BEGIN Information supplied

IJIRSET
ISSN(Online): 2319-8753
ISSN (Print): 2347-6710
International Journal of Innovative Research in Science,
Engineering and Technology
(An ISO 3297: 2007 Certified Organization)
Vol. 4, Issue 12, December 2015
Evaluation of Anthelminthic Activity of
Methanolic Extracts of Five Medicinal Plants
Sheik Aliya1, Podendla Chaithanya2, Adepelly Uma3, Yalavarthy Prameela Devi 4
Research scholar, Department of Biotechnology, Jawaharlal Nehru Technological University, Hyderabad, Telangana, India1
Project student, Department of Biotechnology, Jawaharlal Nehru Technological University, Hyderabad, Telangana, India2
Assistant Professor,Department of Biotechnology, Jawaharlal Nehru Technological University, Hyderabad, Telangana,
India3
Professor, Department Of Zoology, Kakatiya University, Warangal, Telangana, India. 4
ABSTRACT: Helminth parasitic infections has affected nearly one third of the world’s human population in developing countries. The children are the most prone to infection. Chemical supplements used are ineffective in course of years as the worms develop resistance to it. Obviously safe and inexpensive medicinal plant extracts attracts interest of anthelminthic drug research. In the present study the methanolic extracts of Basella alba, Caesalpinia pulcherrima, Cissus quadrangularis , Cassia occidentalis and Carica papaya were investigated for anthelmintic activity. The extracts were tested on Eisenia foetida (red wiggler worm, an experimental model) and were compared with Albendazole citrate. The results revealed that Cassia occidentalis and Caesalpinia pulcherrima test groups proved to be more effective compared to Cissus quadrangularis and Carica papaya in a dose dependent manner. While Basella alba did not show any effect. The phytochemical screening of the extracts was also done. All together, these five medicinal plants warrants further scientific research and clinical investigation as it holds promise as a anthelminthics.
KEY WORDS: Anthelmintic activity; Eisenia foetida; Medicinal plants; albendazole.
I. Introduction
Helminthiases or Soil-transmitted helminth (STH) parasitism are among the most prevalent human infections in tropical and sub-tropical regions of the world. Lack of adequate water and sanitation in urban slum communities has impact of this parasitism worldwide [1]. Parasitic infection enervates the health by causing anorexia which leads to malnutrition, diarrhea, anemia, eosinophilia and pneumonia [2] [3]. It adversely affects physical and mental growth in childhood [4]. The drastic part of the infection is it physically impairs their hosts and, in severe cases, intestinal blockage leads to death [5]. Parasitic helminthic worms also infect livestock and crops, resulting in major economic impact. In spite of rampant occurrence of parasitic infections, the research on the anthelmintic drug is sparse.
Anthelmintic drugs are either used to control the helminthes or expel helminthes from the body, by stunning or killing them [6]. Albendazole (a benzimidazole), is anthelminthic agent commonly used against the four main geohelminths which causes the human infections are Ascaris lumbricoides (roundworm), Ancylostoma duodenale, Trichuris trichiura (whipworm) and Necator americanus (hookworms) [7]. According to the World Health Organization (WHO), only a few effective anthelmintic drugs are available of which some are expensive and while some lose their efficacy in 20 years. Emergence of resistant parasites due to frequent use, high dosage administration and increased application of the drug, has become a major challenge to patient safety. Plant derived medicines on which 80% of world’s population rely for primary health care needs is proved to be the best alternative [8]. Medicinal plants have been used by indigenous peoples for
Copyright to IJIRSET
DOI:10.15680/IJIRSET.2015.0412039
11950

END Information supplied

Repeat, word for word, all of the data shown above.

* Exercise answer
IJIRSET
ISSN(Online): 2319-8753
ISSN (Print): 2347-6710
International Journal of Innovative Research in Science,
Engineering and Technology
(An ISO 3297: 2007 Certified Organization)
Vol. 4, Issue 12, December 2015
Evaluation of Anthelminthic Activity of
Methanolic Extracts of Five Medicinal Plants
Sheik Aliya1, Podendla Chaithanya2, Adepelly Uma3, Yalavarthy Prameela Devi 4
Research scholar, Department of Biotechnology, Jawaharlal Nehru Technological University, Hyderabad, Telangana, India1
Project student, Department of Biotechnology, Jawaharlal Nehru Technological University, Hyderabad, Telangana, India2
Assistant Professor,Department of Biotechnology, Jawaharlal Nehru Technological University, Hyderabad, Telangana,
India3
Professor, Department Of Zoology, Kakatiya University, Warangal, Telangana, India. 4
ABSTRACT: Helminth parasitic infections has affected nearly one third of the world’s human population in developing countries. The children are the most prone to infection. Chemical supplements used are ineffective in course of years as the worms develop resistance to it. Obviously safe and inexpensive medicinal plant extracts attracts interest of anthelminthic drug research. In the present study the methanolic extracts of Basella alba, Caesalpinia pulcherrima, Cissus quadrangularis , Cassia occidentalis and Carica papaya were investigated for anthelmintic activity. The extracts were tested on Eisenia foetida (red wiggler worm, an experimental model) and were compared with Albendazole citrate. The results revealed that Cassia occidentalis and Caesalpinia pulcherrima test groups proved to be more effective compared to Cissus quadrangularis and Carica papaya in a dose dependent manner. While Basella alba did not show any effect. The phytochemical screening of the extracts was also done. All together, these five medicinal plants warrants further scientific research and clinical investigation as it holds promise as a anthelminthics.
KEY WORDS: Anthelmintic activity; Eisenia foetida; Medicinal plants; albendazole.
I. Introduction
Helminthiases or Soil-transmitted helminth (STH) parasitism are among the most prevalent human infections in tropical and sub-tropical regions of the world. Lack of adequate water and sanitation in urban slum communities has impact of this parasitism worldwide [1]. Parasitic infection enervates the health by causing anorexia which leads to malnutrition, diarrhea, anemia, eosinophilia and pneumonia [2] [3]. It adversely affects physical and mental growth in childhood [4]. The drastic part of the infection is it physically impairs their hosts and, in severe cases, intestinal blockage leads to death [5]. Parasitic helminthic worms also infect livestock and crops, resulting in major economic impact. In spite of rampant occurrence of parasitic infections, the research on the anthelmintic drug is sparse.
Anthelmintic drugs are either used to control the helminthes or expel helminthes from the body, by stunning or killing them [6]. Albendazole (a benzimidazole), is anthelminthic agent commonly used against the four main geohelminths which causes the human infections are Ascaris lumbricoides (roundworm), Ancylostoma duodenale, Trichuris trichiura (whipworm) and Necator americanus (hookworms) [7]. According to the World Health Organization (WHO), only a few effective anthelmintic drugs are available of which some are expensive and while some lose their efficacy in 20 years. Emergence of resistant parasites due to frequent use, high dosage administration and increased application of the drug, has become a major challenge to patient safety. Plant derived medicines on which 80% of world’s population rely for primary health care needs is proved to be the best alternative [8]. Medicinal plants have been used by indigenous peoples for
Copyright to IJIRSET
DOI:10.15680/IJIRSET.2015.0412039
11950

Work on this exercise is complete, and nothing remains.